EXERCISE BRIEF:
From the first line to the last, repeat the data exactly and drop the pictures.

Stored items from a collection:
==================================================

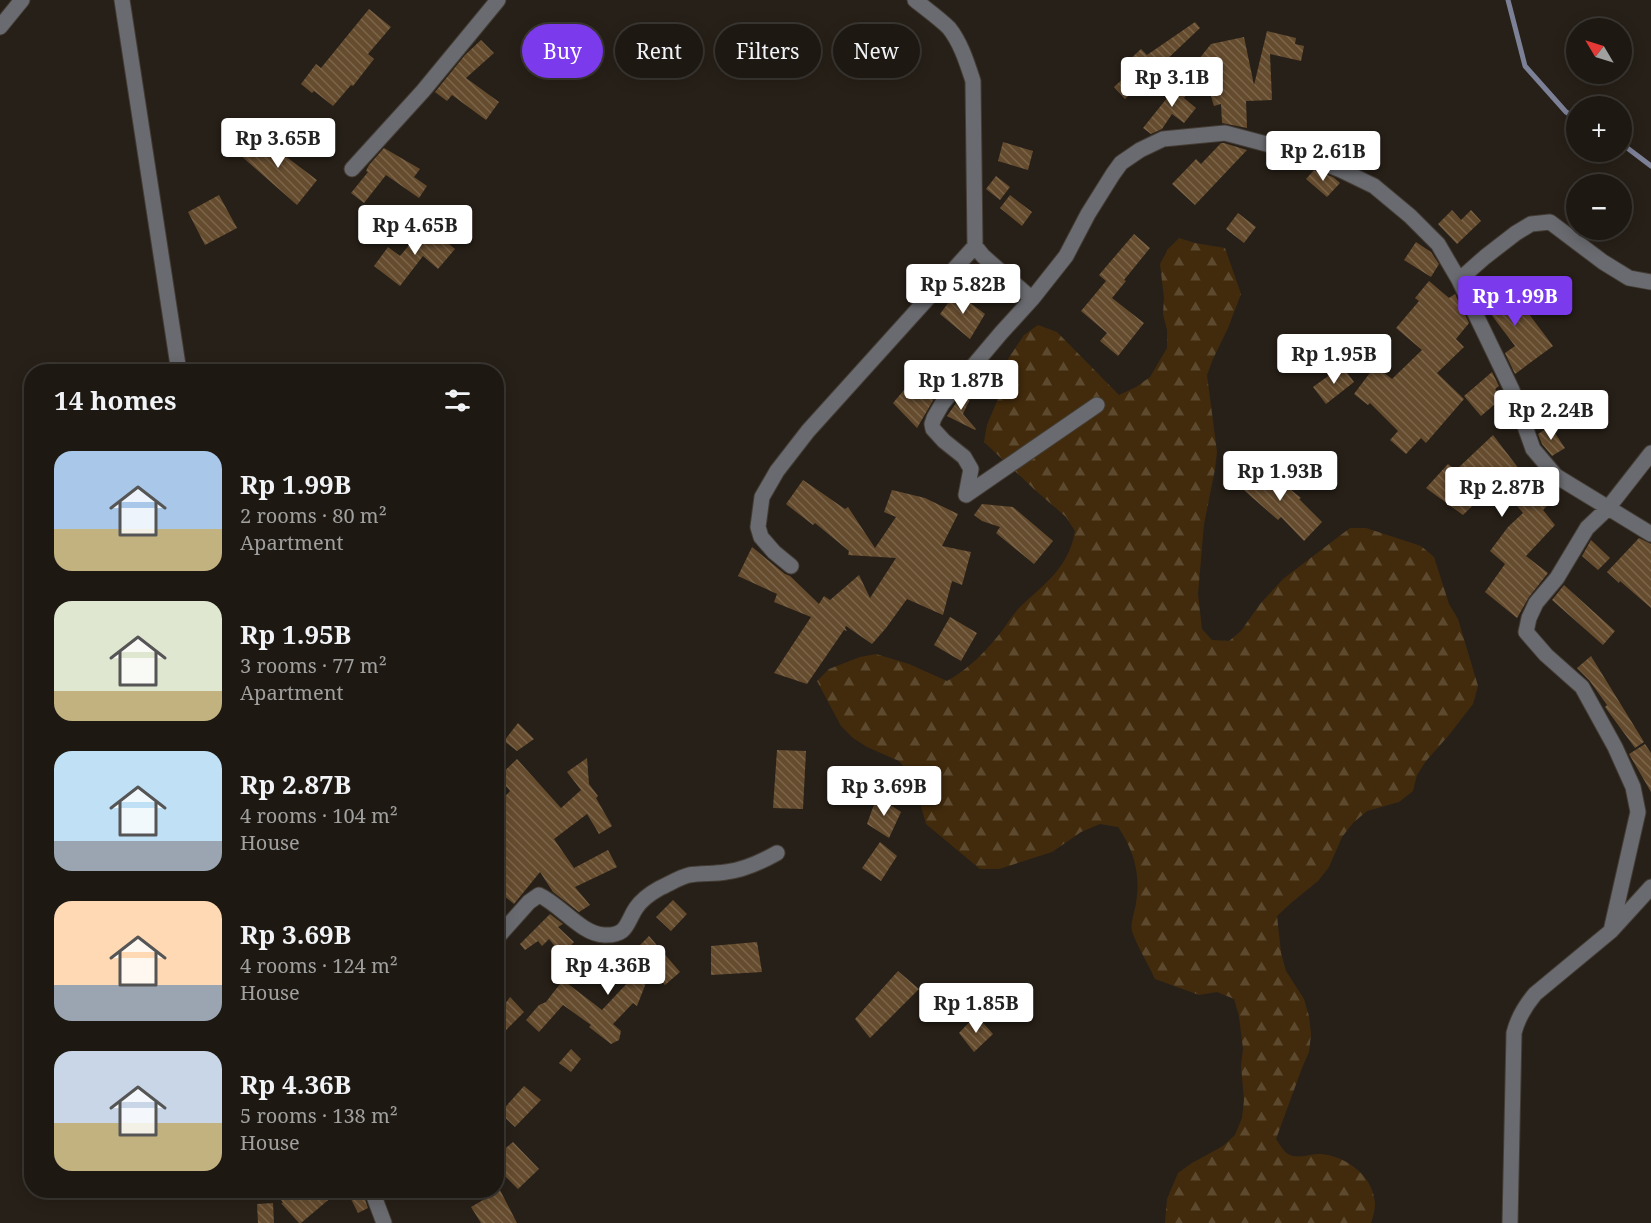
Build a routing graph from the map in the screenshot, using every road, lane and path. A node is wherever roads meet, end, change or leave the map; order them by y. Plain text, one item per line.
1 (22, 0) edge
2 (122, 0) edge
3 (498, 0) edge
4 (915, 0) edge
5 (0, 27) edge
6 (352, 169) dead end
7 (975, 246) junction
8 (1459, 280) junction
9 (1651, 282) edge
10 (1032, 299) junction
11 (178, 364) edge
12 (1097, 405) dead end
13 (1651, 453) edge
14 (1608, 508) junction
15 (1651, 534) edge
16 (791, 566) dead end
17 (777, 853) dead end
18 (1651, 887) edge
19 (504, 930) edge
20 (1611, 931) junction
21 (375, 1198) edge
22 (384, 1223) edge
23 (1510, 1223) edge

1 - 5 street
2 - 11 street
3 - 6 street
4 - 7 street
7 - 10 street
7 - 16 street
8 - 9 street
8 - 10 street
8 - 14 street
10 - 12 street
13 - 14 street
14 - 15 street
14 - 20 street
17 - 19 street
18 - 20 street
20 - 23 street
21 - 22 street

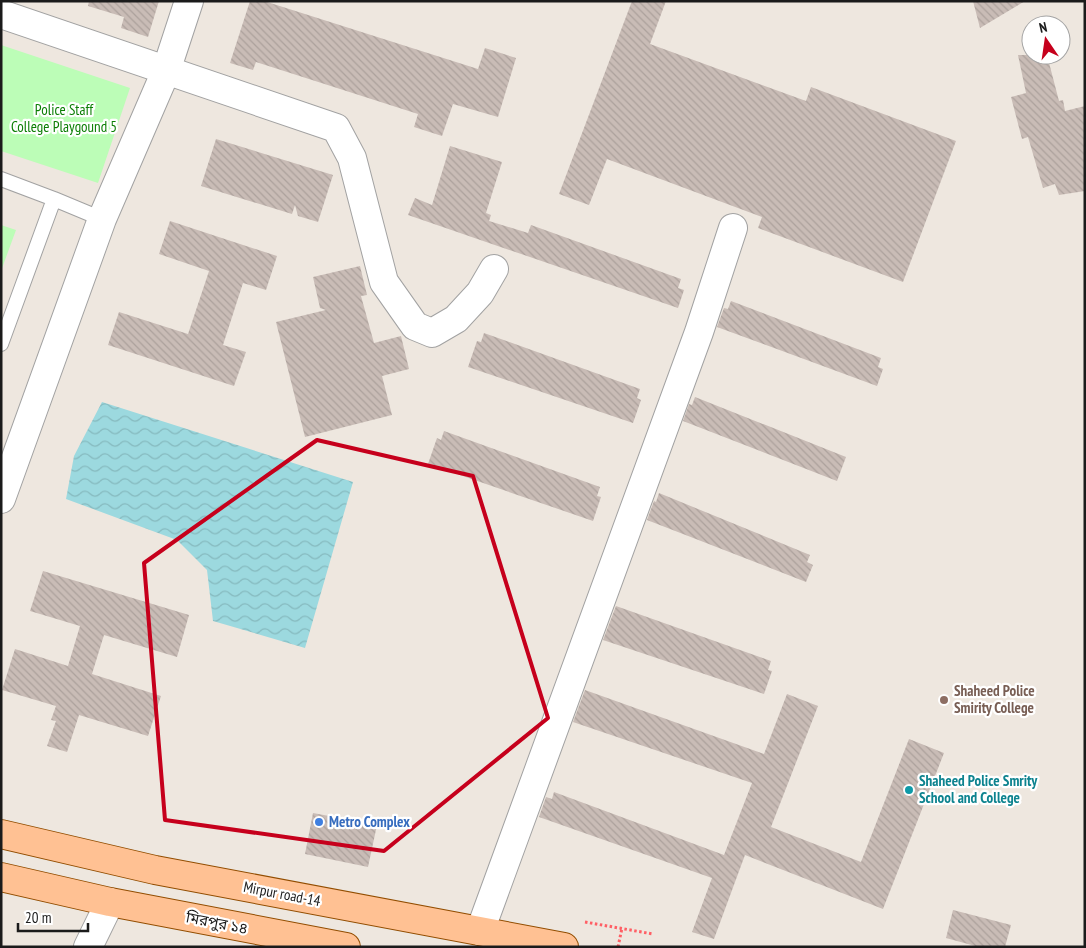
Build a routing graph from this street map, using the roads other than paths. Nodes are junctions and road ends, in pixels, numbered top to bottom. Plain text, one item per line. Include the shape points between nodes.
1 (190, 1) edge
2 (1, 14) edge
3 (166, 71) junction
4 (1, 179) edge
5 (54, 199) junction
6 (102, 220) junction
7 (733, 228) dead end
8 (494, 269) dead end
9 (1, 344) edge
10 (1, 499) edge
11 (1, 834) edge
12 (1, 877) edge
13 (110, 902) junction
14 (480, 931) junction
15 (290, 942) edge
16 (88, 947) edge
17 (346, 947) edge
18 (564, 947) edge

1 - 3 street
2 - 3 street
3 - 6 street
3 - 8 street via 336,128 352,158 384,282 415,326 432,333 456,319 480,293
4 - 5 lane
5 - 6 lane
5 - 9 lane
6 - 10 street
7 - 14 street via 699,332
11 - 14 main road, Mirpur road-14 via 155,870
12 - 13 main road, মিরপুর ১৪
13 - 15 main road, মিরপুর ১৪
13 - 16 street
14 - 18 main road, Mirpur road-14
15 - 17 main road, মিরপুর ১৪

==================================================

TASK RESULT:
Build a routing graph from the map in the screenshot, using every road, lane and path. A node is wherever roads meet, end, change or leave the map; order them by y. Plain text, one item per line.
1 (22, 0) edge
2 (122, 0) edge
3 (498, 0) edge
4 (915, 0) edge
5 (0, 27) edge
6 (352, 169) dead end
7 (975, 246) junction
8 (1459, 280) junction
9 (1651, 282) edge
10 (1032, 299) junction
11 (178, 364) edge
12 (1097, 405) dead end
13 (1651, 453) edge
14 (1608, 508) junction
15 (1651, 534) edge
16 (791, 566) dead end
17 (777, 853) dead end
18 (1651, 887) edge
19 (504, 930) edge
20 (1611, 931) junction
21 (375, 1198) edge
22 (384, 1223) edge
23 (1510, 1223) edge

1 - 5 street
2 - 11 street
3 - 6 street
4 - 7 street
7 - 10 street
7 - 16 street
8 - 9 street
8 - 10 street
8 - 14 street
10 - 12 street
13 - 14 street
14 - 15 street
14 - 20 street
17 - 19 street
18 - 20 street
20 - 23 street
21 - 22 street

Build a routing graph from this street map, using the roads other than paths. Nodes are junctions and road ends, in pixels, numbered top to bottom. Plain text, one item per line. Include the shape points between nodes.
1 (190, 1) edge
2 (1, 14) edge
3 (166, 71) junction
4 (1, 179) edge
5 (54, 199) junction
6 (102, 220) junction
7 (733, 228) dead end
8 (494, 269) dead end
9 (1, 344) edge
10 (1, 499) edge
11 (1, 834) edge
12 (1, 877) edge
13 (110, 902) junction
14 (480, 931) junction
15 (290, 942) edge
16 (88, 947) edge
17 (346, 947) edge
18 (564, 947) edge

1 - 3 street
2 - 3 street
3 - 6 street
3 - 8 street via 336,128 352,158 384,282 415,326 432,333 456,319 480,293
4 - 5 lane
5 - 6 lane
5 - 9 lane
6 - 10 street
7 - 14 street via 699,332
11 - 14 main road, Mirpur road-14 via 155,870
12 - 13 main road, মিরপুর ১৪
13 - 15 main road, মিরপুর ১৪
13 - 16 street
14 - 18 main road, Mirpur road-14
15 - 17 main road, মিরপুর ১৪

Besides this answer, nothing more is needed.